** EXTRACTED ENTRIES follows **

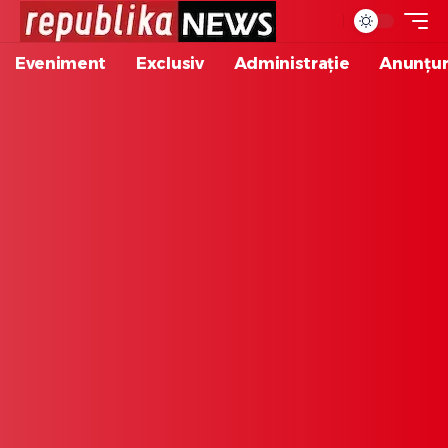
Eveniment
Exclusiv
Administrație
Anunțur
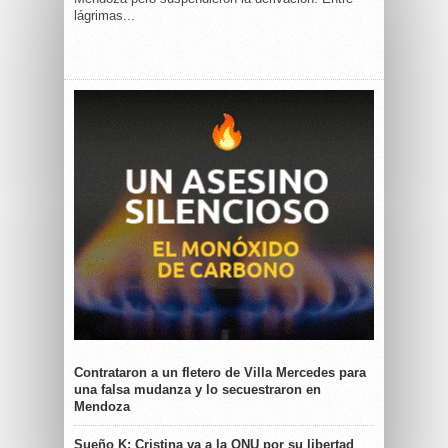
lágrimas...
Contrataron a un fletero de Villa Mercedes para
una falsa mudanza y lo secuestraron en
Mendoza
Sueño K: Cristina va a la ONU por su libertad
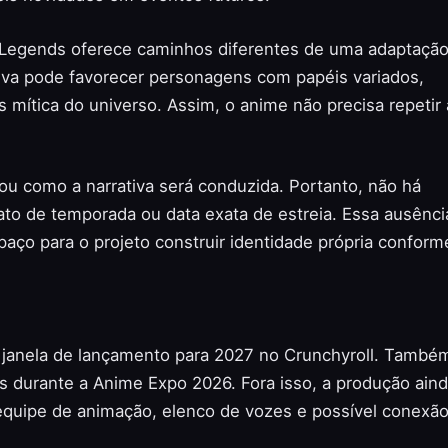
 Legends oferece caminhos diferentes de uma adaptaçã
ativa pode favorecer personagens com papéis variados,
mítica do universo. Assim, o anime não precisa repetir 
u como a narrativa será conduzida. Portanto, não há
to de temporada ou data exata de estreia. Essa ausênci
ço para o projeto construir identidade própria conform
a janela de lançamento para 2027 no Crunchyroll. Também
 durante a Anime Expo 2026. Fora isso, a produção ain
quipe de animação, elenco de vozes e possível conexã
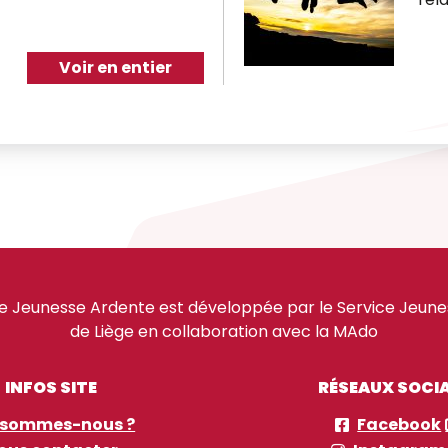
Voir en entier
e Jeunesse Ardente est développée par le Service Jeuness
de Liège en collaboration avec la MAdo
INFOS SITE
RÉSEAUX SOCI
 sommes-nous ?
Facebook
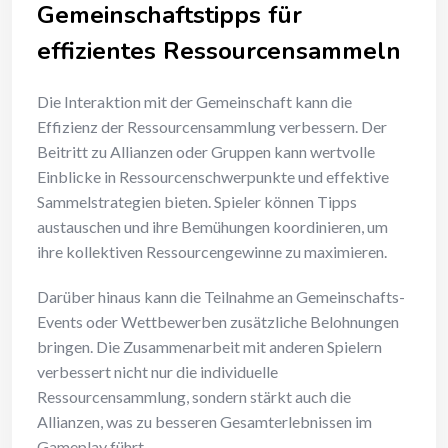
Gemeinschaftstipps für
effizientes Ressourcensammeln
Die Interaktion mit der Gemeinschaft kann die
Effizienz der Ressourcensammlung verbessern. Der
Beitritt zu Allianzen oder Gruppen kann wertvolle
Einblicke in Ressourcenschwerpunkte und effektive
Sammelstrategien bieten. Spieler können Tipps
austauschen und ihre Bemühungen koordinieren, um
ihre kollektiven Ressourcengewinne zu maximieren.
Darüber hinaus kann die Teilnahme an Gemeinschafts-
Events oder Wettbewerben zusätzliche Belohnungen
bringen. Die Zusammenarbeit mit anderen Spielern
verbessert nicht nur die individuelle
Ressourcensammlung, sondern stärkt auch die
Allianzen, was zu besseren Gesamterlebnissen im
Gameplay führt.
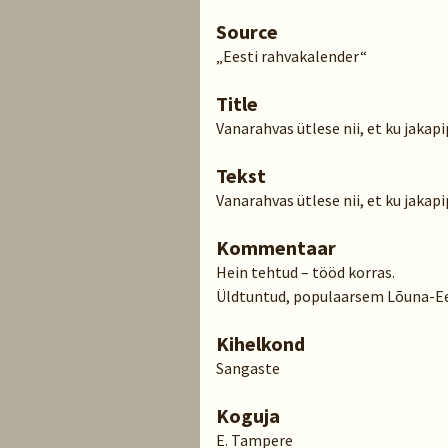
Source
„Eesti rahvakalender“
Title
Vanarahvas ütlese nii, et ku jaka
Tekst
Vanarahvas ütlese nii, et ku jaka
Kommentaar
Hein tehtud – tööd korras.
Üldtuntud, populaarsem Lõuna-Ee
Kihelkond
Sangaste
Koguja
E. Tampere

** End of EXTRACTED ENTRIES **
** EXTRACTED ENTRIES follows **

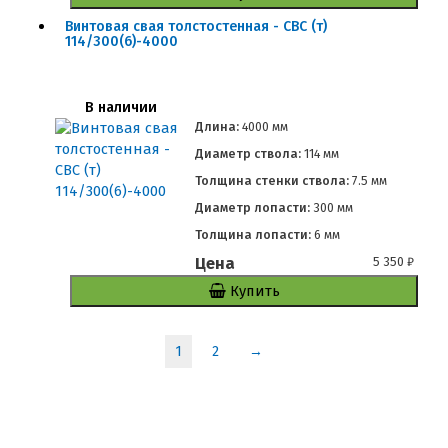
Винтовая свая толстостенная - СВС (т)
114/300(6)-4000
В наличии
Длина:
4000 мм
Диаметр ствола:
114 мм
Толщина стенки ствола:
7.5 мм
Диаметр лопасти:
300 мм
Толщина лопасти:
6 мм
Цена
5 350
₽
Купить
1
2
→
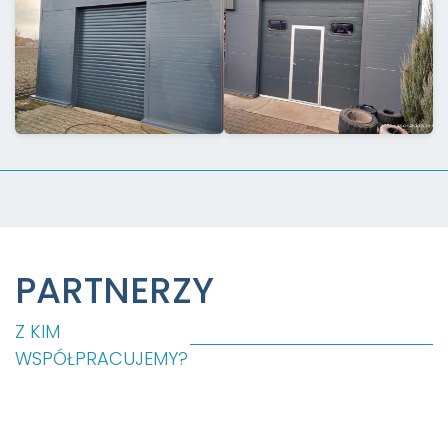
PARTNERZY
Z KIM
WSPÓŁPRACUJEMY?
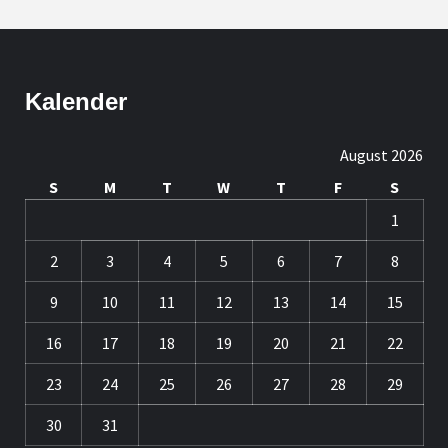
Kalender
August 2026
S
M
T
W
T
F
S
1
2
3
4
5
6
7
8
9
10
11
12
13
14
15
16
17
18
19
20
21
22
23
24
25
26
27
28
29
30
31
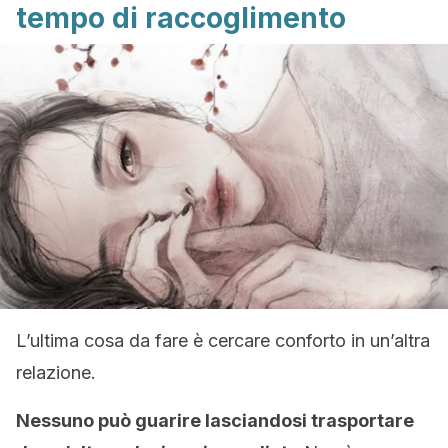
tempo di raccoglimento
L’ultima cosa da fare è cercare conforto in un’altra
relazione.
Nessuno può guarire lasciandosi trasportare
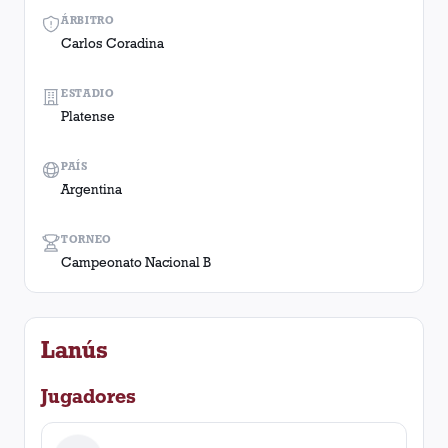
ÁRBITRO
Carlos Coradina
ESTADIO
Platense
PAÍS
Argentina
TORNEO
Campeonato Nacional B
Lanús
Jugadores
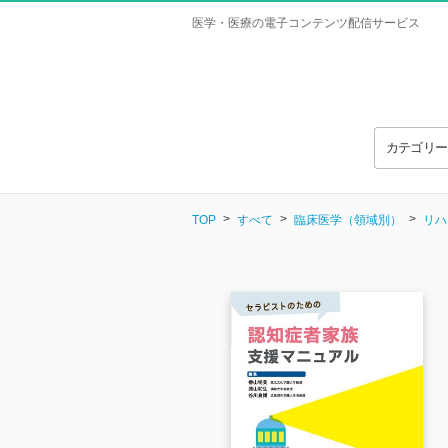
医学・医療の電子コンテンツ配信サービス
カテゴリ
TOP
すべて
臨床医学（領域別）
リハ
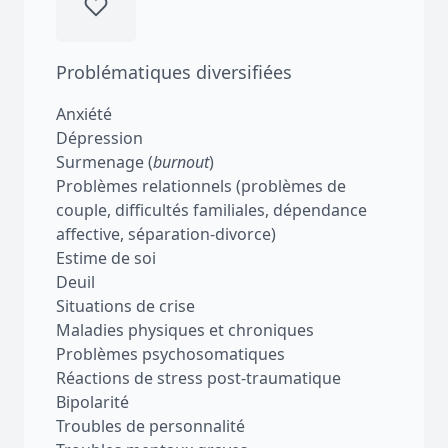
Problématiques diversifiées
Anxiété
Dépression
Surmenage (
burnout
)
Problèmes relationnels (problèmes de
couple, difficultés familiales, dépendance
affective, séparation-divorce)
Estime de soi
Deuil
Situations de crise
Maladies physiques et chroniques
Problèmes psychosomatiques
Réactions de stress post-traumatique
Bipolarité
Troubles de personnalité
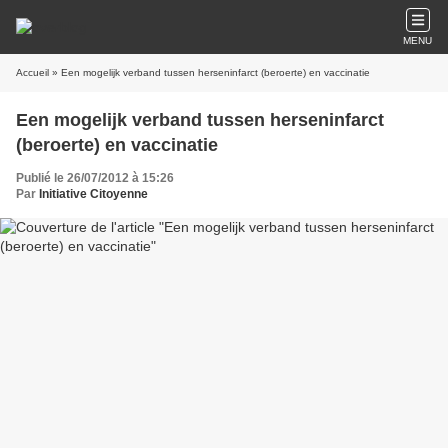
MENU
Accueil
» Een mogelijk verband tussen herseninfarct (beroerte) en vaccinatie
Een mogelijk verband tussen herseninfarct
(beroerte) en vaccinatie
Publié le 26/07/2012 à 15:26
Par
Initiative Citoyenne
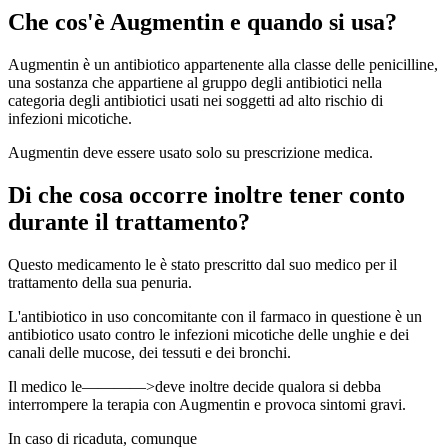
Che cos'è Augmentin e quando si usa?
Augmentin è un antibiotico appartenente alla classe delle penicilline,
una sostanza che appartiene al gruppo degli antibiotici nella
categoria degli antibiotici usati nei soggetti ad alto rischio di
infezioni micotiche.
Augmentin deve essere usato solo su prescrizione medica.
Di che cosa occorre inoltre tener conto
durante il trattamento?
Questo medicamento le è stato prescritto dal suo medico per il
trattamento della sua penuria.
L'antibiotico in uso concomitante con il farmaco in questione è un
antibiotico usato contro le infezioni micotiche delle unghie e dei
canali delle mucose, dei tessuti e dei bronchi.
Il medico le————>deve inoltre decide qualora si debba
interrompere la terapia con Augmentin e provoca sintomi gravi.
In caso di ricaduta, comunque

** End of EXTRACTED ENTRIES **
** EXTRACTED ENTRIES follows **

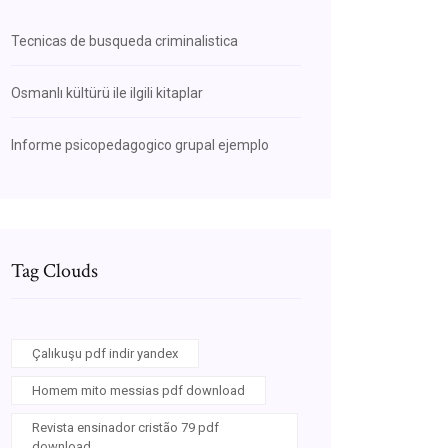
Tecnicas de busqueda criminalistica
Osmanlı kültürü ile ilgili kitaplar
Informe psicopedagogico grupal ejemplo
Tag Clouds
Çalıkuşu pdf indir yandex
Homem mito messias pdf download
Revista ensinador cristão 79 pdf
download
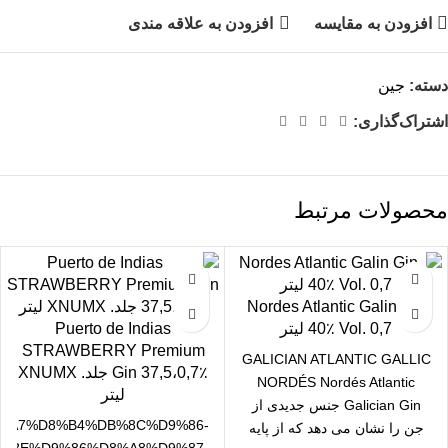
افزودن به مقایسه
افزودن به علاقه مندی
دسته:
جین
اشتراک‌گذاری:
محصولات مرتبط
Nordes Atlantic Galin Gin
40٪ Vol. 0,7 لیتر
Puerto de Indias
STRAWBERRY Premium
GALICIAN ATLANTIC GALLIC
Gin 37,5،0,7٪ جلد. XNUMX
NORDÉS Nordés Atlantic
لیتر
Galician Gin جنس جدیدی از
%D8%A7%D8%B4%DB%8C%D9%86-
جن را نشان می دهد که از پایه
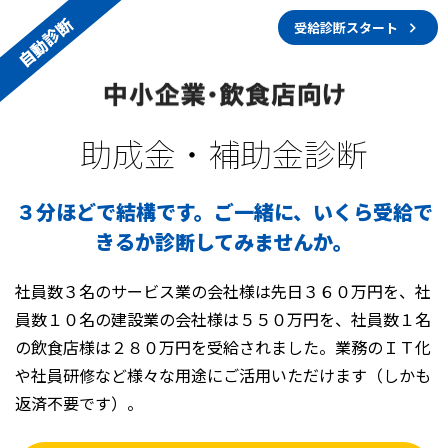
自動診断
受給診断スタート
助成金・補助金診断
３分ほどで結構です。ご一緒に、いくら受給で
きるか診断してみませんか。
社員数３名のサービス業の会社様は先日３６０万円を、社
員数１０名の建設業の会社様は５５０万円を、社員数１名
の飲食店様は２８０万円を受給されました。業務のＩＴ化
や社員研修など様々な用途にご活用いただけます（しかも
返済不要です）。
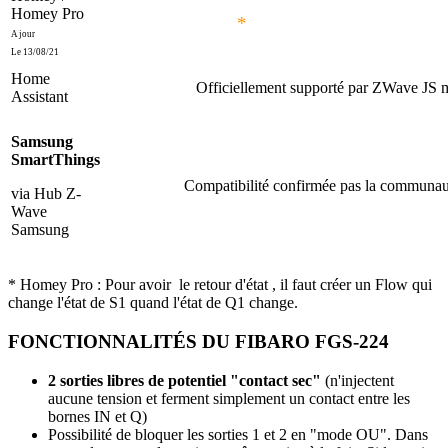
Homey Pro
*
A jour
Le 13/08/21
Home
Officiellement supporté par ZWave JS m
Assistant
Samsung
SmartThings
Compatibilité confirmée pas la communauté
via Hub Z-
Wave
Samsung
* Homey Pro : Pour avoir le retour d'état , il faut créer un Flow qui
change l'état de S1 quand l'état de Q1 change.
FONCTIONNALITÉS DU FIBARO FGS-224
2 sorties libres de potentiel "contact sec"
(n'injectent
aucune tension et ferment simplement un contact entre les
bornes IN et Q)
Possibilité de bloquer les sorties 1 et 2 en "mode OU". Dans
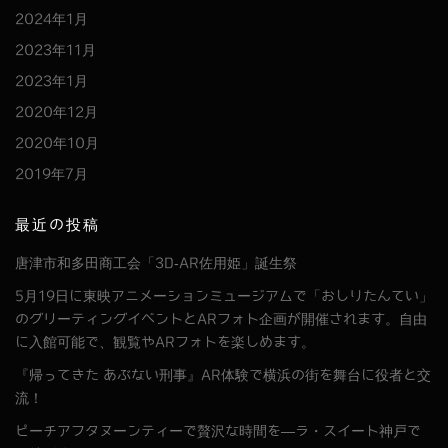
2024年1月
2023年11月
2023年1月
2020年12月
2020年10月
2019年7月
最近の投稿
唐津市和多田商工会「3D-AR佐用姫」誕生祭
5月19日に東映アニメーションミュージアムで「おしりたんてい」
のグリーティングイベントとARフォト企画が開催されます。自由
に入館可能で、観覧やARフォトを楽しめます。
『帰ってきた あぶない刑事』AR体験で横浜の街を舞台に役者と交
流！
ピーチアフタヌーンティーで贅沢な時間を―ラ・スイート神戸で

** End of EXTRACTED ENTRIES **

→ **ACTIVITY**:
From the line that has "durante il trattamento?" through the line that has "canali delle mucose, dei", copy every line exactly as it appears above, and leave out all others.

→ **SOLVED PROBLEM**:
durante il trattamento?
Questo medicamento le è stato prescritto dal suo medico per il
trattamento della sua penuria.
L'antibiotico in uso concomitante con il farmaco in questione è un
antibiotico usato contro le infezioni micotiche delle unghie e dei
canali delle mucose, dei tessuti e dei bronchi.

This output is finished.